> _What needs to be done_:
What lines of the data hold the string "Application"? Pull each one out.

> _Records provided_:
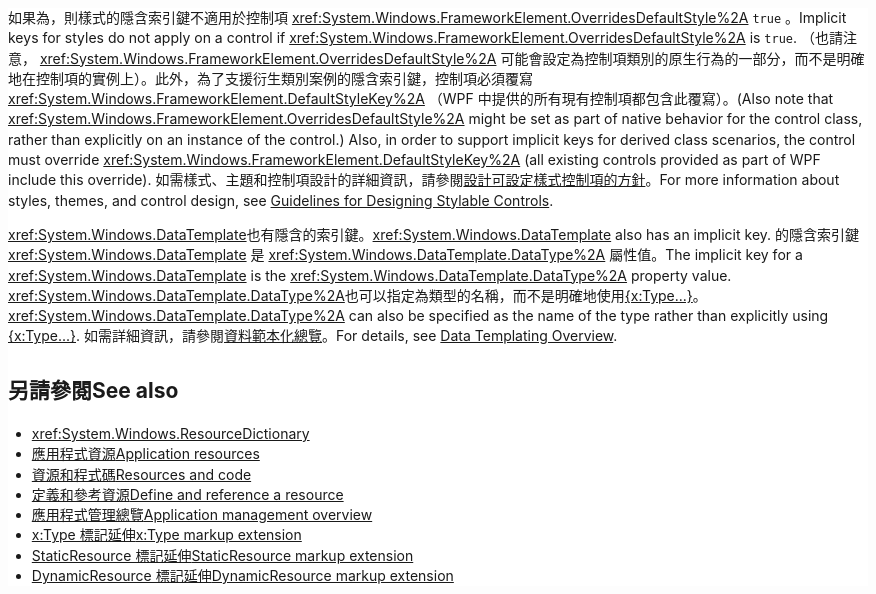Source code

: <span data-ttu-id="7cf6c-247">如果為，則樣式的隱含索引鍵不適用於控制項 <xref:System.Windows.FrameworkElement.OverridesDefaultStyle%2A> `true` 。</span><span class="sxs-lookup"><span data-stu-id="7cf6c-247">Implicit keys for styles do not apply on a control if <xref:System.Windows.FrameworkElement.OverridesDefaultStyle%2A> is `true`.</span></span> <span data-ttu-id="7cf6c-248">（也請注意， <xref:System.Windows.FrameworkElement.OverridesDefaultStyle%2A> 可能會設定為控制項類別的原生行為的一部分，而不是明確地在控制項的實例上）。此外，為了支援衍生類別案例的隱含索引鍵，控制項必須覆寫 <xref:System.Windows.FrameworkElement.DefaultStyleKey%2A> （WPF 中提供的所有現有控制項都包含此覆寫）。</span><span class="sxs-lookup"><span data-stu-id="7cf6c-248">(Also note that <xref:System.Windows.FrameworkElement.OverridesDefaultStyle%2A> might be set as part of native behavior for the control class, rather than explicitly on an instance of the control.) Also, in order to support implicit keys for derived class scenarios, the control must override <xref:System.Windows.FrameworkElement.DefaultStyleKey%2A> (all existing controls provided as part of WPF include this override).</span></span> <span data-ttu-id="7cf6c-249">如需樣式、主題和控制項設計的詳細資訊，請參閱[設計可設定樣式控制項的方針](../../framework/wpf/controls/guidelines-for-designing-stylable-controls.md)。</span><span class="sxs-lookup"><span data-stu-id="7cf6c-249">For more information about styles, themes, and control design, see [Guidelines for Designing Stylable Controls](../../framework/wpf/controls/guidelines-for-designing-stylable-controls.md).</span></span>

<span data-ttu-id="7cf6c-250"><xref:System.Windows.DataTemplate>也有隱含的索引鍵。</span><span class="sxs-lookup"><span data-stu-id="7cf6c-250"><xref:System.Windows.DataTemplate> also has an implicit key.</span></span> <span data-ttu-id="7cf6c-251">的隱含索引鍵 <xref:System.Windows.DataTemplate> 是 <xref:System.Windows.DataTemplate.DataType%2A> 屬性值。</span><span class="sxs-lookup"><span data-stu-id="7cf6c-251">The implicit key for a <xref:System.Windows.DataTemplate> is the <xref:System.Windows.DataTemplate.DataType%2A> property value.</span></span> <span data-ttu-id="7cf6c-252"><xref:System.Windows.DataTemplate.DataType%2A>也可以指定為類型的名稱，而不是明確地使用[{x:Type...}](../xaml-services/xtype-markup-extension.md)。</span><span class="sxs-lookup"><span data-stu-id="7cf6c-252"><xref:System.Windows.DataTemplate.DataType%2A> can also be specified as the name of the type rather than explicitly using [{x:Type...}](../xaml-services/xtype-markup-extension.md).</span></span> <span data-ttu-id="7cf6c-253">如需詳細資訊，請參閱[資料範本化總覽](../../framework/wpf/data/data-templating-overview.md)。</span><span class="sxs-lookup"><span data-stu-id="7cf6c-253">For details, see [Data Templating Overview](../../framework/wpf/data/data-templating-overview.md).</span></span>

## <a name="see-also"></a><span data-ttu-id="7cf6c-254">另請參閱</span><span class="sxs-lookup"><span data-stu-id="7cf6c-254">See also</span></span>

- <xref:System.Windows.ResourceDictionary>
- [<span data-ttu-id="7cf6c-255">應用程式資源</span><span class="sxs-lookup"><span data-stu-id="7cf6c-255">Application resources</span></span>](../../framework/wpf/advanced/optimizing-performance-application-resources.md)
- [<span data-ttu-id="7cf6c-256">資源和程式碼</span><span class="sxs-lookup"><span data-stu-id="7cf6c-256">Resources and code</span></span>](../../framework/wpf/advanced/resources-and-code.md)
- [<span data-ttu-id="7cf6c-257">定義和參考資源</span><span class="sxs-lookup"><span data-stu-id="7cf6c-257">Define and reference a resource</span></span>](../../framework/wpf/advanced/how-to-define-and-reference-a-resource.md)
- [<span data-ttu-id="7cf6c-258">應用程式管理總覽</span><span class="sxs-lookup"><span data-stu-id="7cf6c-258">Application management overview</span></span>](../../framework/wpf/app-development/application-management-overview.md)
- [<span data-ttu-id="7cf6c-259">x:Type 標記延伸</span><span class="sxs-lookup"><span data-stu-id="7cf6c-259">x:Type markup extension</span></span>](../xaml-services/xtype-markup-extension.md)
- [<span data-ttu-id="7cf6c-260">StaticResource 標記延伸</span><span class="sxs-lookup"><span data-stu-id="7cf6c-260">StaticResource markup extension</span></span>](../../framework/wpf/advanced/staticresource-markup-extension.md)
- [<span data-ttu-id="7cf6c-261">DynamicResource 標記延伸</span><span class="sxs-lookup"><span data-stu-id="7cf6c-261">DynamicResource markup extension</span></span>](../../framework/wpf/advanced/dynamicresource-markup-extension.md)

> _Output for this task_:
- [<span data-ttu-id="7cf6c-255">應用程式資源</span><span class="sxs-lookup"><span data-stu-id="7cf6c-255">Application resources</span></span>](../../framework/wpf/advanced/optimizing-performance-application-resources.md)
- [<span data-ttu-id="7cf6c-258">應用程式管理總覽</span><span class="sxs-lookup"><span data-stu-id="7cf6c-258">Application management overview</span></span>](../../framework/wpf/app-development/application-management-overview.md)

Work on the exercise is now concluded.